# HELP downloading driver for Graphtec Craft Robo Pro



## llb4smith (May 10, 2010)

I just bought this equipment and am having trouble downloading the driver. (the CD it came with said it was not compatable with my Windows 7). I went to graphtecamerica.com and was able to successfully download the Robo Master and Cutting Plotter Controller however the 64 bit driver will not download properly. We have tried several times, also disabled my Mcafee and tried to to download and still will not work.

My plotter test worked great, the robo master works except the "cut" icon is not active and when I try to send art to the plotter it says the driver needs to be installed. I have been on the phone with Graphtec today for several hours and he seems stumped. 

Any suggestions?? This is so frustrating. I am using an Hp laptop w/ windows 7.

Any help would be greatly appreciated. Let me know if you need further information.
Thanks,
Lisa


----------



## Nick Horvath (Feb 26, 2010)

Can they send you a CD?


----------



## llb4smith (May 10, 2010)

Ok, finally got it!! Spoke to another tech support guy this morning and it was a matter of getting the device properly located and recognized on my computer. 

Now, I just need to learn how to use this thing.

Thanks,
Lisa


----------



## jamesb480 (Mar 25, 2008)

Hi,
Lisa, i am having the exact problem you had. what did the second tech tell you to do that fixed it. I have two computers one vista and one xp but i would like to have at least one 64bit windows 7 machine as backup.

Thanks


----------



## archproject (Dec 31, 2009)

jamesb480 said:


> Hi,
> Lisa, i am having the exact problem you had. what did the second tech tell you to do that fixed it. I have two computers one vista and one xp but i would like to have at least one 64bit windows 7 machine as backup.
> 
> Thanks


Yes Lisa what did they tell you to do ? I am having the same problem but on a 32bit laptop windows 7. I don't even see the graphtec ce5000 40 in my printer list. 

Please help us


----------



## tshirthippie (Jul 25, 2010)

I had same problem. What I found was, the driver installs 3 different versions. In the set up screen there is a drop down menu. Pick the correct driver and it will work fine.


----------



## archproject (Dec 31, 2009)

tshirthippie said:


> I had same problem. What I found was, the driver installs 3 different versions. In the set up screen there is a drop down menu.

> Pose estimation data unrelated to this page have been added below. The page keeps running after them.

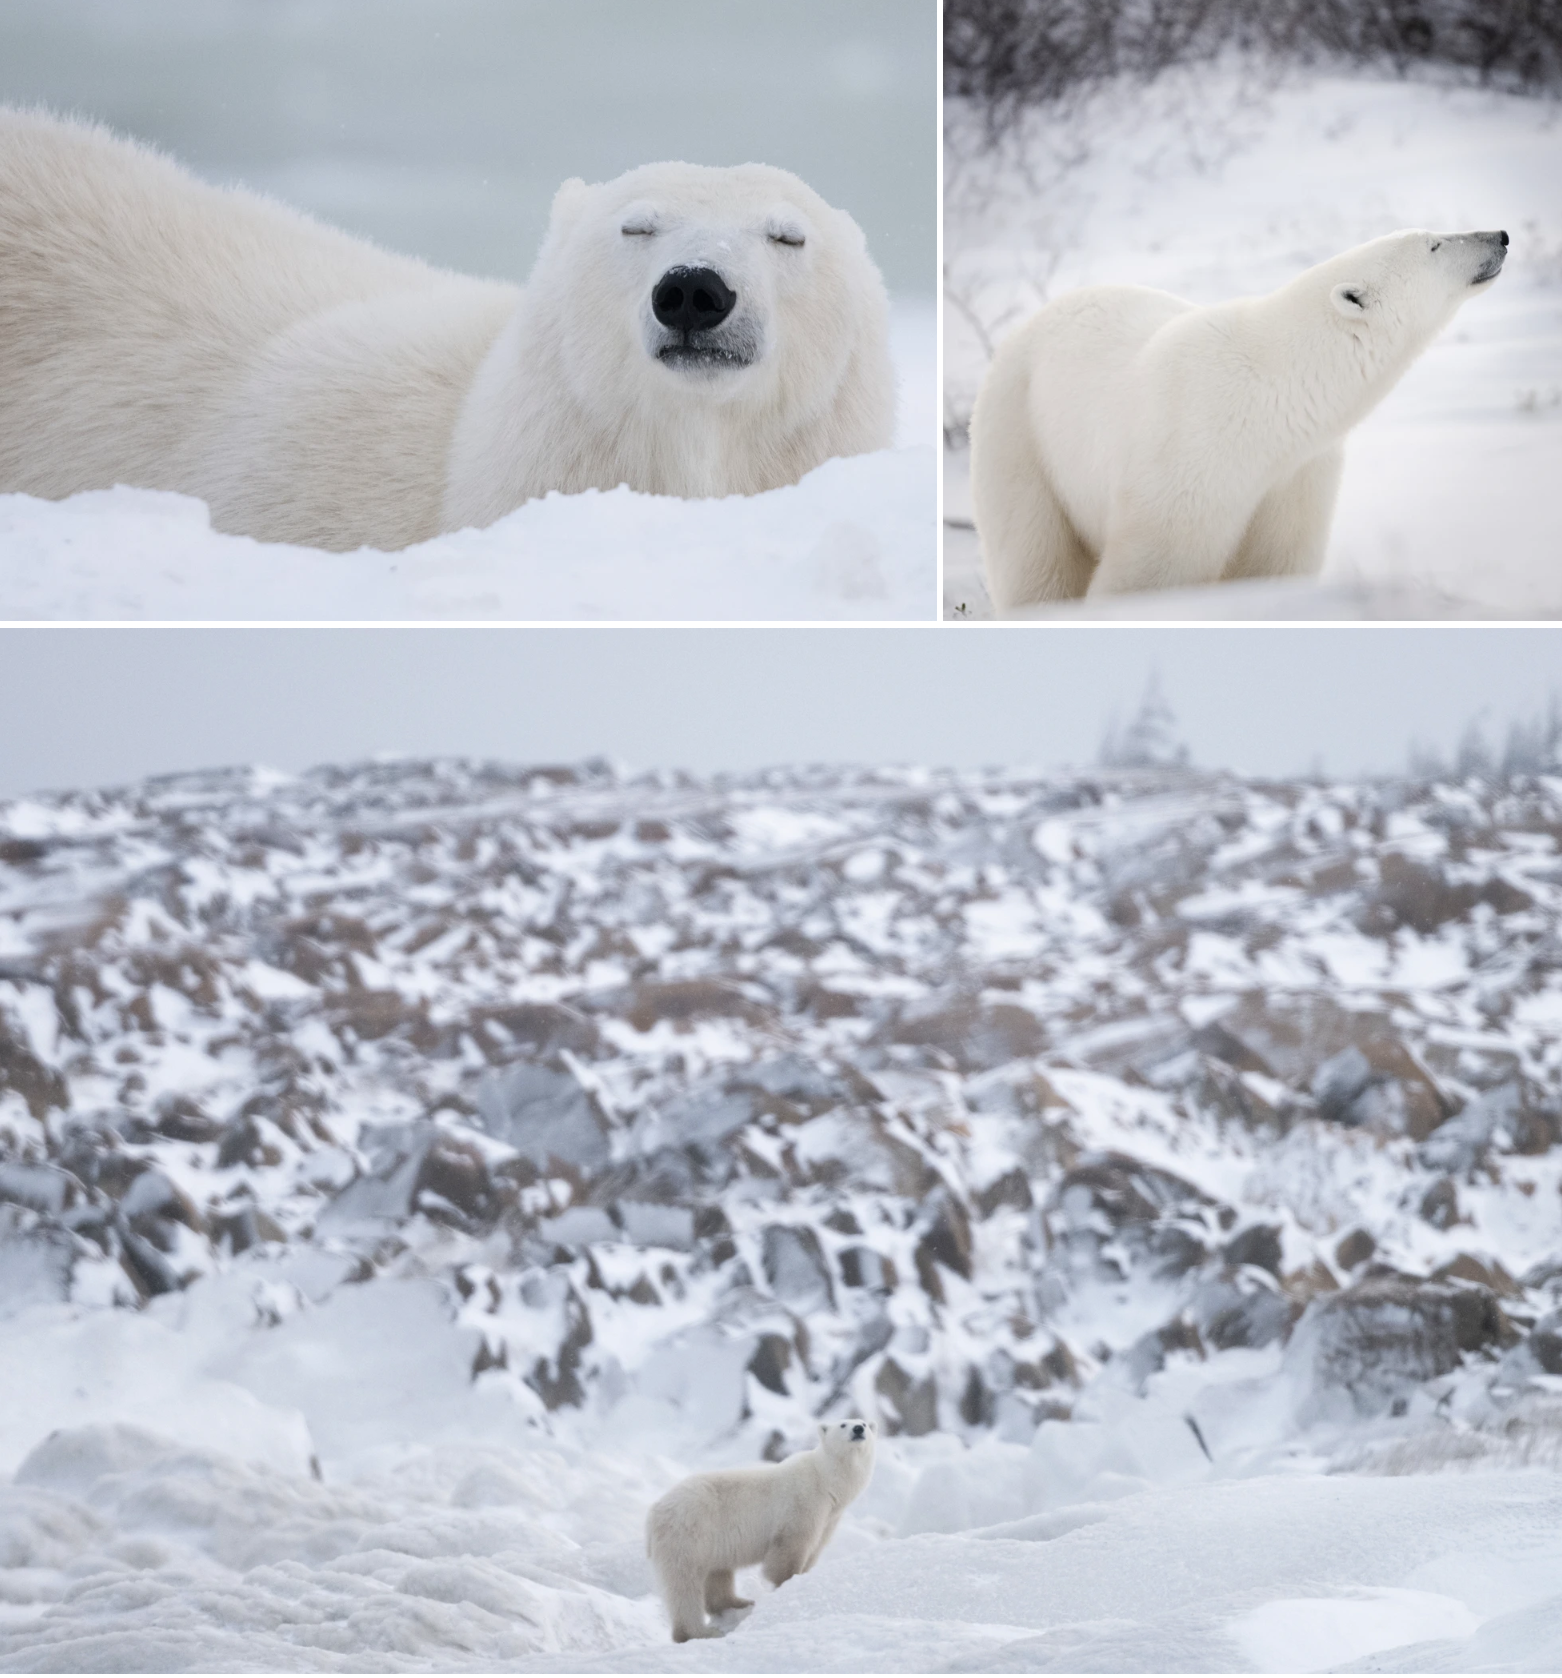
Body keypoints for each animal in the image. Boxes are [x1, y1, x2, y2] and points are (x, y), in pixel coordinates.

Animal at [640, 1416, 872, 1637]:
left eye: (864, 1423)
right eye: (843, 1424)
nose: (858, 1429)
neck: (825, 1479)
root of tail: (653, 1513)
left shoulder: (830, 1518)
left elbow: (815, 1548)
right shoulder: (803, 1502)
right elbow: (790, 1547)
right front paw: (787, 1583)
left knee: (717, 1573)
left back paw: (739, 1602)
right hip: (687, 1532)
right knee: (684, 1584)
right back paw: (700, 1632)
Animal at [973, 228, 1509, 610]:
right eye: (1434, 243)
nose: (1500, 236)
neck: (1275, 389)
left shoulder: (1298, 471)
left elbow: (1276, 558)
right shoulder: (1192, 452)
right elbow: (1154, 564)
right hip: (1021, 431)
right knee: (1034, 555)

Pick the correct driver and it will work fine.


Thanks, 

I got it to display Graphtec CE5000-40 in my printer list heheheh ... I had uninstall everything and then the there will be a device in the UNSPECIFIED list and then just right-click that and click troubleshoot and it displayed it correctly in Printers list.


----------



## Reebok78 (Jun 7, 2011)

i have a problem with the driver install,i installed the driver but i still cant get it to cut its not highlighted.i have the cc100 robo any help would be great


----------